情報の表現方法


●「情報処理」というぐらいであるから,プログラムとは「情報」を「処理」するわけである。
 そこで,処理対象となる「情報(データ)」をコンピュータでどう表現しているか,という点を
 学習し,さらにC言語でそれらの「情報(データ)」を扱う方法を学ぼう。

  1. コンピュータ上で情報(データ)は,ビット(bit, binary digit)で表現されている。
    ビットを複数集めて,2進数とみたてることによって,0以上の整数を表現することが出来る



    以下の図のように,ある整数値とある文字を対応づけることによって,文字を表現することが出来る
    このように,整数値と対象を対応づけることによって,その対象を表現することをコード化と呼ぶ。
    コード化の例としては,県コード高校コード商品コードや,書籍コード(ISBNコード)などがある。



    英米圏の文字を7ビットで表現した文字コードをASCIIコードと呼ぶ(下図)。



    このような情報は,当然,メモリ上のビットで表現されることになる(下図)。




  2. 0以上の整数の表現の仕方は学習した。それでは,負の数を含めた整数(符号つき整数,signed integer)
    表現方法を学習しよう。方法は簡単で,下図のように0以上の整数を表す場合の,上半分の領域を負の整数の部分
    を表現するのに使う
    のである。この方法を,2の補数基数法と呼ぶ。



    つまり,同じビットパターンを「0以上の整数(符号なし整数,unsigned integer)」と扱うか,
    「負数を含めた整数(符号付き整数)」と扱うかで,表現している値が異なってくることになる



  3. さらに,16bit(2バイト)と,32bit(4バイト)で整数を表現した場合を考えてみよう。
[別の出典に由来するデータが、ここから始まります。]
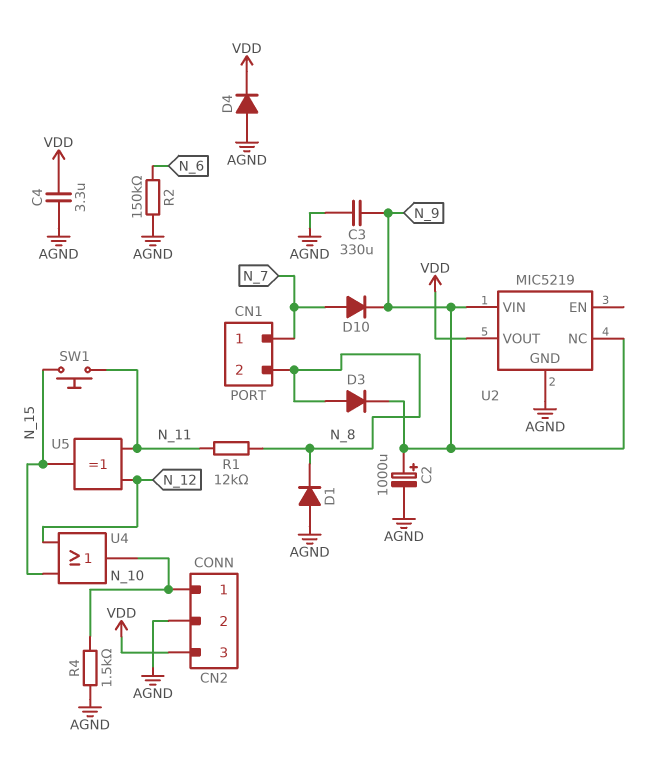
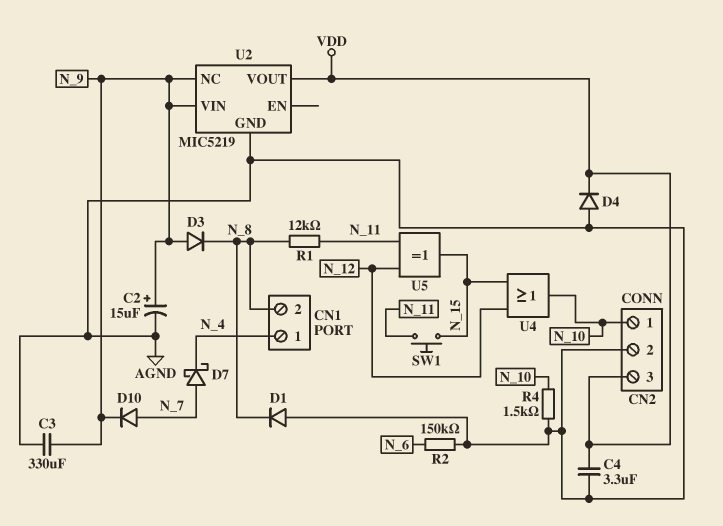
C2: 1000uF (plus N_9, minus AGND) -> 15uF (plus N_9, minus AGND)
CN1 pin 1: N_7 -> N_4
D3: diode (A N_8, K N_9) -> diode (A N_9, K N_8)
D7: none -> schottky (A N_7, K N_4)

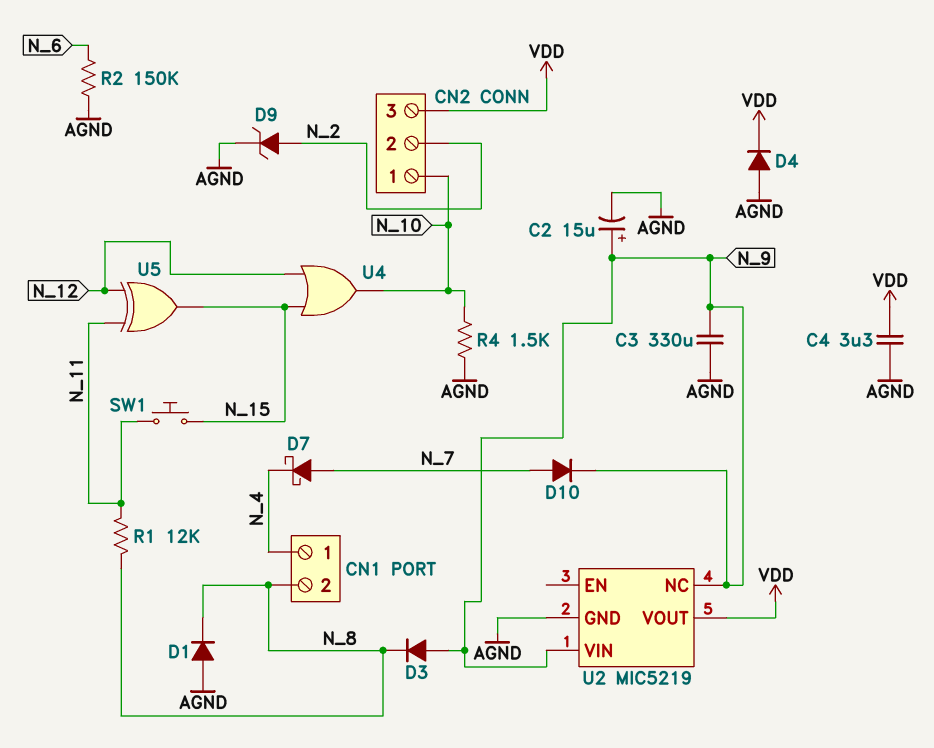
CN2 pin 2: AGND -> N_2
D9: none -> zener (A N_2, K AGND)

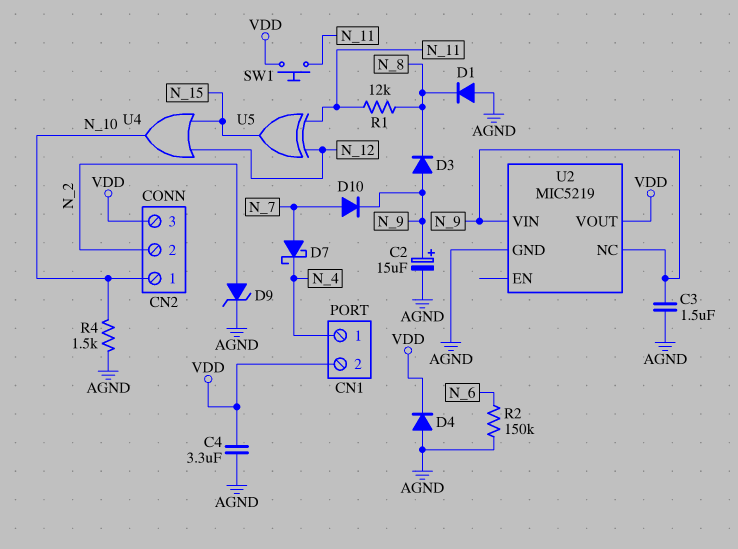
C3: 330uF (AGND, N_9) -> 1.5uF (AGND, N_9)
CN1 pin 2: N_8 -> VDD
SW1: button (N_11, N_15) -> button (N_11, VDD)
    2バイトを使用すると,日本語文字を表現することが出来る(下図)。



    文字コードだけでなく,改行を表す目印も,オペレーティングシステムによって異なる(下図)。




  4. 次に,ビットパターンで実数(小数点数以下の値がある数)を表現する方法を簡単に説明する。

    まず,固定小数点数を紹介する(下図)。この表現方法は,一番左のビットを正負を表すビットとして
    使う(一番左のビットが0なら正数,1なら負数)。そして,小数点の場所を定めておく。下図の場合は,
    右から3ビット目と4ビット目の間に小数点がある物として考える。



    しかし,このように小数点の位置を固定するより,小数点の位置を随時ずらせるように
    しておいた方が,柔軟に実数を表現できる。このように,小数点をずらせるようにした
    実数の表現方法を,浮動小数点数(floating point number)と呼ぶ(下図)。下図は今はお
    ぼえる必要はない。



    以上のように,コンピュータ上では,ビットの集まりを使って,
     ・0以上の整数(符号なし整数)
     ・負数も含めた整数(符号付き整数)
     ・文字(0以上の整数で表現する)
     ・実数(浮動小数点数)
    などが表現できるわけである。


  5. C言語のデータ型

    C言語で使われるデータ型を紹介する。

    ※「符合つき整数」は, signed int のように符合付き整数を表す signed をつけても良いが,上図のように省略できる。
     ただし, char 型にかぎっては, signed または unsigned がついていない char型が「符合つき整数」になるか「符号なし整数」
     になるかは,各コンパイラ製ごとに違っていて良い事になっている。

    整数型は,下図(1)の様な範囲をカバーするようにC言語の規格で定められている。その上で,(2)のルールに従っていれば,
    実際のデータ型のサイズは各コンパイラ製品ごとに異なっていて良い,とされている。

    ※自著「詳説C++ 第2版」より引用
    ※1バイトの符合付き整数は「2の補数記数法」では -128〜+127 まで表すことが出来るが,上図の様に signed char のカバーすべき範囲は -127〜+127 になっている。
     これは, 符合付き整数を「2の補数記数法」ではなく,左端のビットを符号ビットとし,残りの7ビットを絶対値として表現する方法(-127〜+127を表せ,0は+0と-0の二つある)との
     互換性を考慮しているためである。
    ※ひとつの計算式で,「符合つき整数」と「符号なし整数」を混ぜて計算してはいけない。